The partners could have expanded their funds further, especially as capital is increasingly concentrated in a few hundred mega funds around the world. Larger funds have higher management fees, allowing partners to pay themselves more and hire more support staff. Founder Collective, on the other hand, has purposefully remained lean.

A smaller fund means that the investor only has enough cash to participate in small rounds of funding, which are typically raised by young companies. Founder Collective has always been laser-focused on the seed stage, where investors are willing to take the greatest risk in exchange for the highest returns. As a result, the size of its latest vehicle indicates that the company’s founders are sticking to their guns.

The firm can also limit fund sizes because it foregoes pro rata rights, which means it does not retain its initial ownership percentage in subsequent rounds. It resisted the temptation to raise an opportunity fund during the pandemic’s peak, when firms like Susa Ventures, Felicis Ventures, and Y Combinator were cranking out growth funds.
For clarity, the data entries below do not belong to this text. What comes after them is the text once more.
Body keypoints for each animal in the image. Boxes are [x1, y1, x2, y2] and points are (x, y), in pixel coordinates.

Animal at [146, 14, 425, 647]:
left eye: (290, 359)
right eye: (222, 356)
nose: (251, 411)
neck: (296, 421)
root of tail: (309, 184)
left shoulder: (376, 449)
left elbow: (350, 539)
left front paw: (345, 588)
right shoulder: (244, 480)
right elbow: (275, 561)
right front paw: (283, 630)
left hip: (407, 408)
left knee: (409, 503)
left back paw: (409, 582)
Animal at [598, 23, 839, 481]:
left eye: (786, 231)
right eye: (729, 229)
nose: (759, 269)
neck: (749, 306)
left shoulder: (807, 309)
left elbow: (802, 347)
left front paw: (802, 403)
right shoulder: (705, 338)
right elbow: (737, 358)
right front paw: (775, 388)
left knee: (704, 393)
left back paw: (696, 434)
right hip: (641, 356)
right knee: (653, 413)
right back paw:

According to the partners, Founder Collective’s discipline keeps it aligned with the founder.

Amanda Herson, Founder Collective’s fourth partner, stated that the company avoids “signaling risk” in the market. When a multistage firm leads a seed round for a startup but does not join a subsequent round, others may interpret the absence as an indication that the startup is slipping.
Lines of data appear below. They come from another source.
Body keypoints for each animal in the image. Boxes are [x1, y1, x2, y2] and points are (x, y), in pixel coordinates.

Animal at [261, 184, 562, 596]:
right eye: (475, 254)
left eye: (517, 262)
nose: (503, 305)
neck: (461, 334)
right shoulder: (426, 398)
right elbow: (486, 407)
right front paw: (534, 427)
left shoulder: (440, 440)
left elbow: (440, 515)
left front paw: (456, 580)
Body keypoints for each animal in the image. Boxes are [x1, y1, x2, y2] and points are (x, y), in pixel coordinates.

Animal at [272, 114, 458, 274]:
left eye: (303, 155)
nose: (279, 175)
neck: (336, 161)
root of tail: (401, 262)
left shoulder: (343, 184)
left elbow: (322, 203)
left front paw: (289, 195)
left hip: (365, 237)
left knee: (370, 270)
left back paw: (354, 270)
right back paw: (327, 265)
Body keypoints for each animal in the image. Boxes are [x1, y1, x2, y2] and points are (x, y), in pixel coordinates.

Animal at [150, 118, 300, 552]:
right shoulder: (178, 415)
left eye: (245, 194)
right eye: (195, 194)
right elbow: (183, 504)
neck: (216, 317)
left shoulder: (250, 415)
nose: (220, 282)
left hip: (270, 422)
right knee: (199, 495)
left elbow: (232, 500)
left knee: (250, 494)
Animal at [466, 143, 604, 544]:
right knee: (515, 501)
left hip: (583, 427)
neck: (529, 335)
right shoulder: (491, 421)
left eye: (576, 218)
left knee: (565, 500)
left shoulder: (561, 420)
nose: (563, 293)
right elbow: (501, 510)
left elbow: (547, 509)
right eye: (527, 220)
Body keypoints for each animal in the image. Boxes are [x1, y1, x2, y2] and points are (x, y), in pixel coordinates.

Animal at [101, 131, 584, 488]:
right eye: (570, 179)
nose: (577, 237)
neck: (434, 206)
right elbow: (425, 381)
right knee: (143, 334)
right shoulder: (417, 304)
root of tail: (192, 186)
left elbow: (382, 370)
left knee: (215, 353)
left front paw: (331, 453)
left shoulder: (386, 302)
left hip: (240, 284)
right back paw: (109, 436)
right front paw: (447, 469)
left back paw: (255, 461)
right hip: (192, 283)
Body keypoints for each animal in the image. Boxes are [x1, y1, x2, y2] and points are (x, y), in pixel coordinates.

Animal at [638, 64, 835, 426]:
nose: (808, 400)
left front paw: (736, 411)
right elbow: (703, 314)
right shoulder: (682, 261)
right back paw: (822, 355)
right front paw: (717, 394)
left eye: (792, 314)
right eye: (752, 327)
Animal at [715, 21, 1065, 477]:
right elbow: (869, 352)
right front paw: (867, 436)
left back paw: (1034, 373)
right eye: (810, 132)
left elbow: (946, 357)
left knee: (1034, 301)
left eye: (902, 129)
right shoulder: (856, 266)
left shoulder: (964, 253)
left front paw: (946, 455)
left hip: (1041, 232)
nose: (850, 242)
“Because the market knows that we will never lead a series A, we can represent a founder’s best interests,” Herson, who joined the firm as a principal in 2020, explained.

This strategy may nudge the founder toward a term sheet that provides less capital than other offers but gives the founder access to a desirable network of investors.

An investor will sometimes encourage a founder to raise “the most money they absolutely can at the highest possible price,” according to Paley, so that the investor can parade the startup in front of their limited partners and brag about the markups they’re getting. On the strength of their performance, the investor can raise a larger fund.

However, this funding frenzy has resulted in a glut of startups that raised too much money at valuations they may never reach. In the midst of a cash crunch, some late-stage startups are folding and selling off their best assets.

According to Frankel, Founder Collective wants its founders to raise as little money as possible. The more capital they take in, the more they burn, which has unintended consequences. Another advantage of raising less money is that founders and early investors face less dilution. It’s a popular strategy as startups cut costs to extend their runway.

“We have been fastidious and we’ve screamed it to anyone who will listen: capital efficiency, capital efficiency, capital efficiency,” he said.